Chapter Text
Siggy didn’t remember being alive. When she’d come back, it’d been like a complete rebirth. She didn’t know her name, her past, her personality, anything except for her immediate situation and the clothes on her back. She learned as she went along, gave herself her own name, found her own path for herself outside of any given to her or any she used to own.
Being “born dead” let her ignore thinking about life. Her own or the ones around her, it didn’t matter--she had no reason to dwell on it. It was never hers to fuss about, so she wouldn’t fuss.
Lucy changed things. Suddenly, Siggy had a life that was considered hers, and she began to notice things. Little things. Precious things.
Lucy was warm, pleasantly so. Siggy felt it in her hands when she held them, her lips when she kissed them, her body when she held her. Siggy didn’t have warmth like that. Whenever contact was broken, she felt the tingle of it as it lingered on her cold skin. It always drew her back to Lucy, left her wanting more.
Lucy needed to sustain herself. She needed to breathe, eat, drink, sleep, go through all the mortal motions. Siggy didn’t need any of that. Sure, she could do those things if she wanted to (she liked the taste of certain foods too much to ignore them, and enjoyed the stares of abject horror she’d get when she’d chug enough liquor to kill a horse). Lucy expressed jealousy of Siggy’s freedom, on occasion, but Siggy thought of it differently. Lucy wanted to have more time, saw these little necessities as obstacles. Siggy found them endearing.
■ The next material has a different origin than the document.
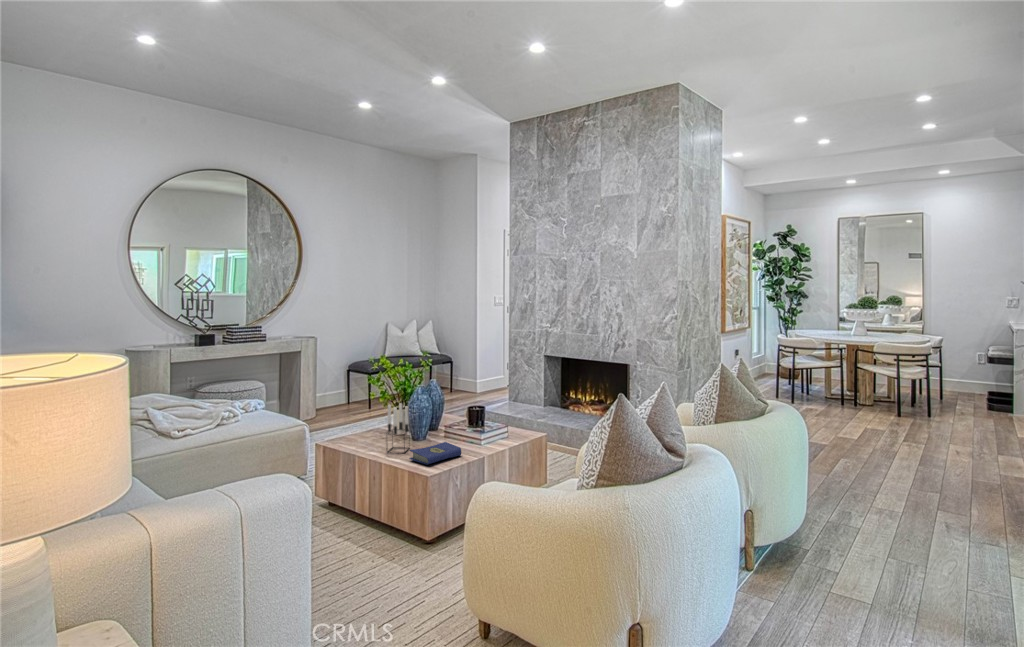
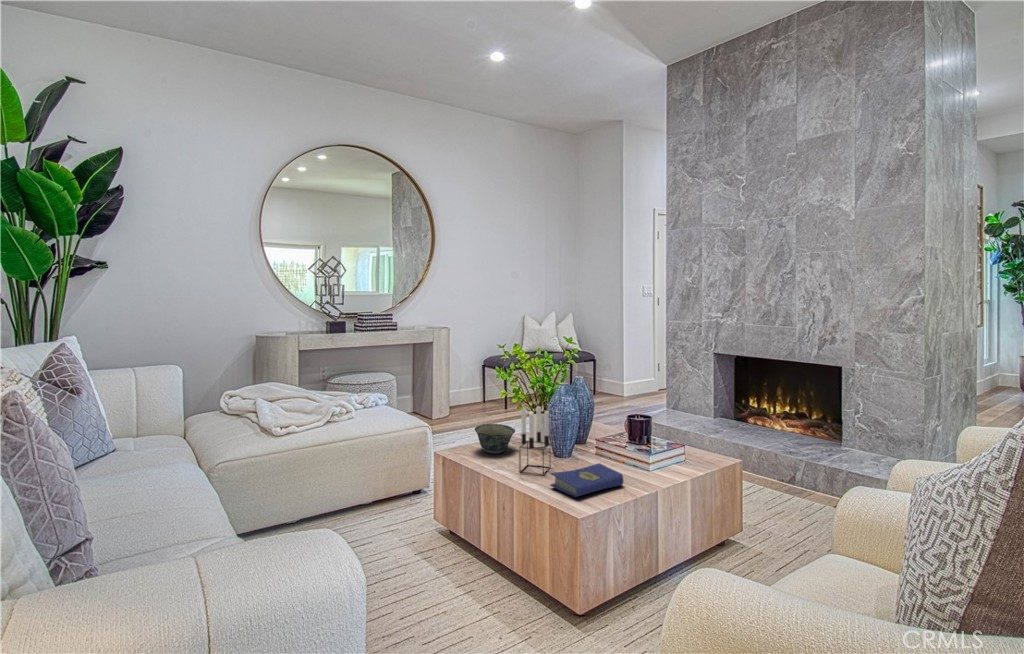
bowl: none [350,419,382,441] -> present [475,424,515,454]

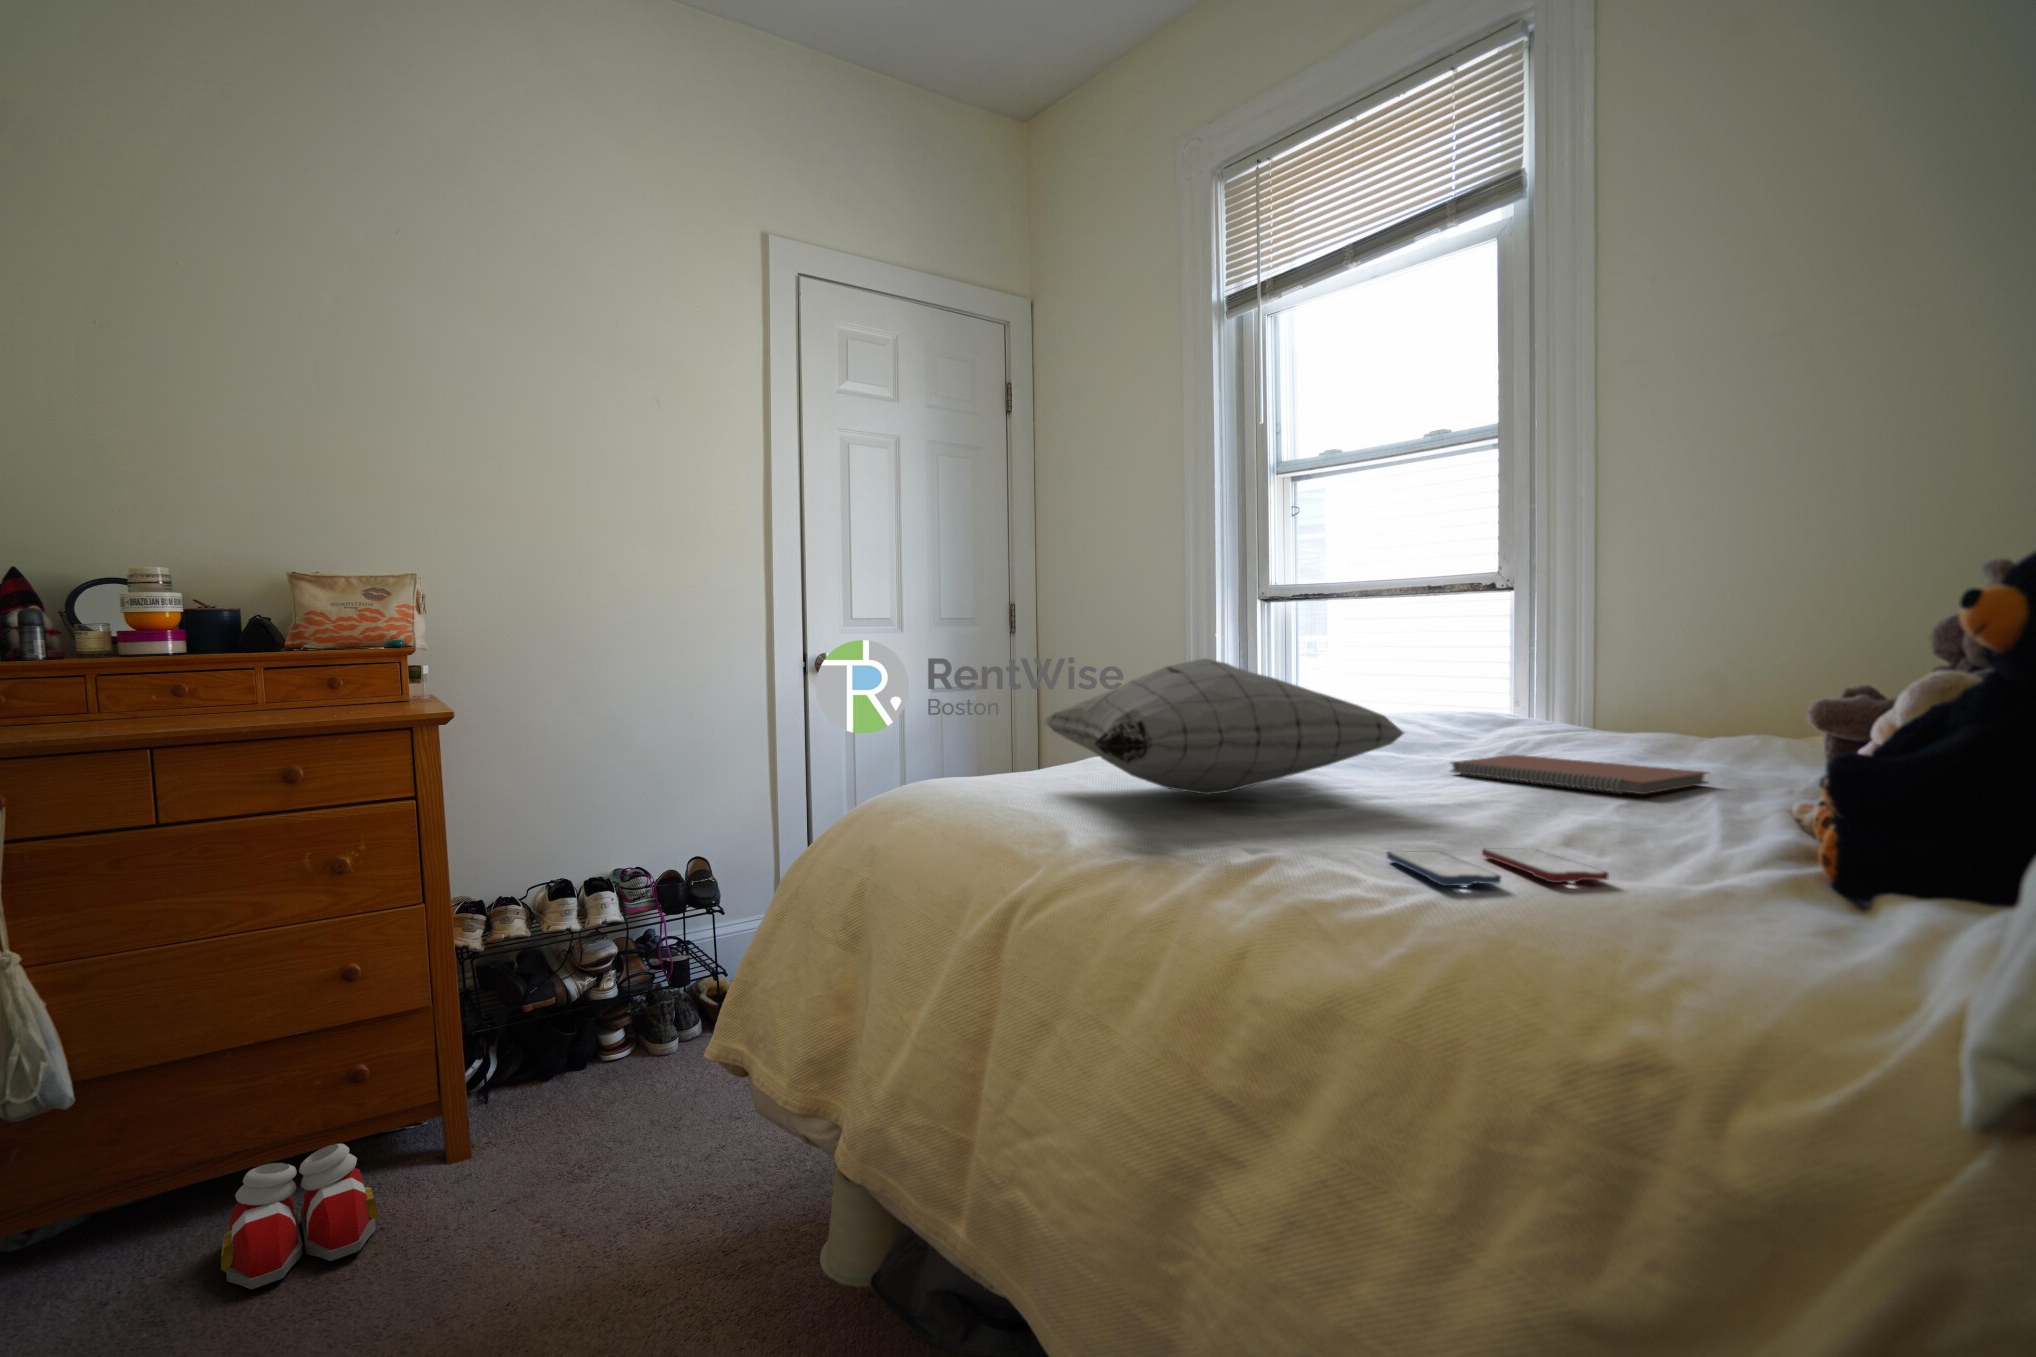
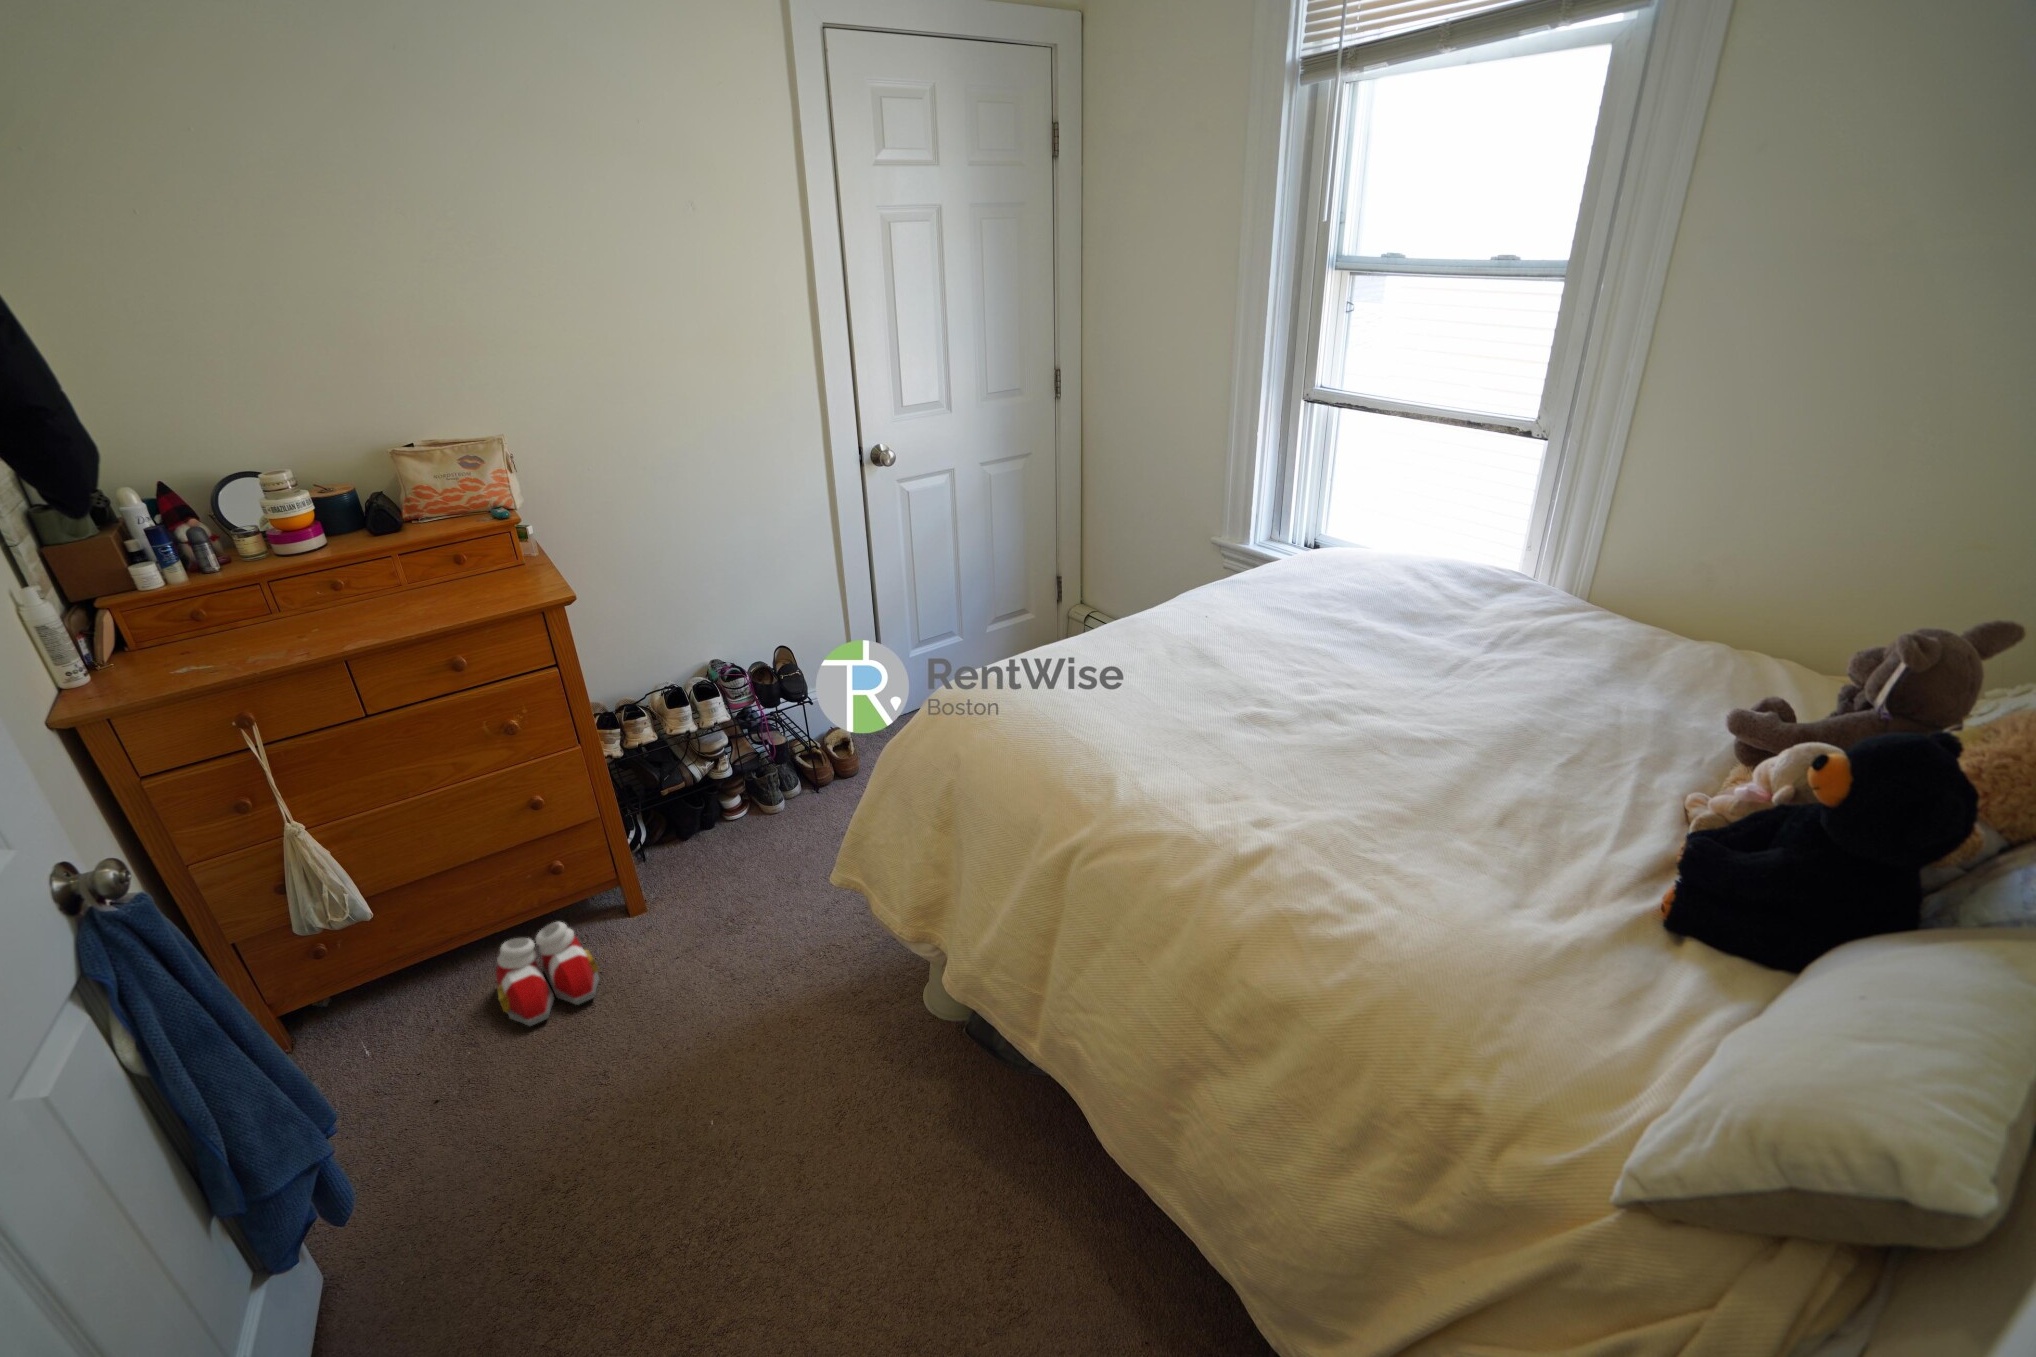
pillow: present [1043,659,1404,795] -> none [1094,621,1402,751]
notebook: present [1451,755,1708,794] -> none [1440,669,1653,758]
smartphone: present [1387,849,1609,886] -> none [1362,858,1519,918]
Sure, if she wanted to split hairs, she could call it inefficient and a waste of time, or she could revel in how she wasn’t chained down by any of it, but that wasn’t her way of doing things. Instead, Siggy would remind Lucy to step away from her makeshift lab bench to eat, or would interrupt whatever she was doing with an offering of water. She’d sometimes stay awake for a while after Lucy had fallen asleep, take a minute to marvel at how peaceful she was, at the rush of adoration that swept up through her still veins at the thought of how much trust it must take to leave yourself so vulnerable around someone. She’d listen to Lucy’s breathing during the calm times, and use it as a way to assess her condition during the frightening ones. All of it was important for Lucy, so it was important for Siggy as well.
Lucy had a heartbeat. Siggy’s own heart had been half-rotted in her chest for years, quiet and unmoving. She never noticed it until she first felt Lucy’s pulse under her skin, pounding under Siggy’s fingers, evidence that the two women were different--Lucy was alive, Siggy was not. Then time wore on, and Siggy would lay her head against Lucy’s chest and hear that little heart thumping away. She’d listen, tap out the beats, count them, feel them as if they were her own. At that point, they may as well have been.
Siggy didn’t want to be alive. She didn’t care. She enjoyed not having to be scared of suddenly no longer existing, and she enjoyed the recklessness that being undead afforded her. However, she wanted life for Lucy. After all, Lucy was precious, more precious than the finest jewels, and it was through her that Siggy decided that life was precious too.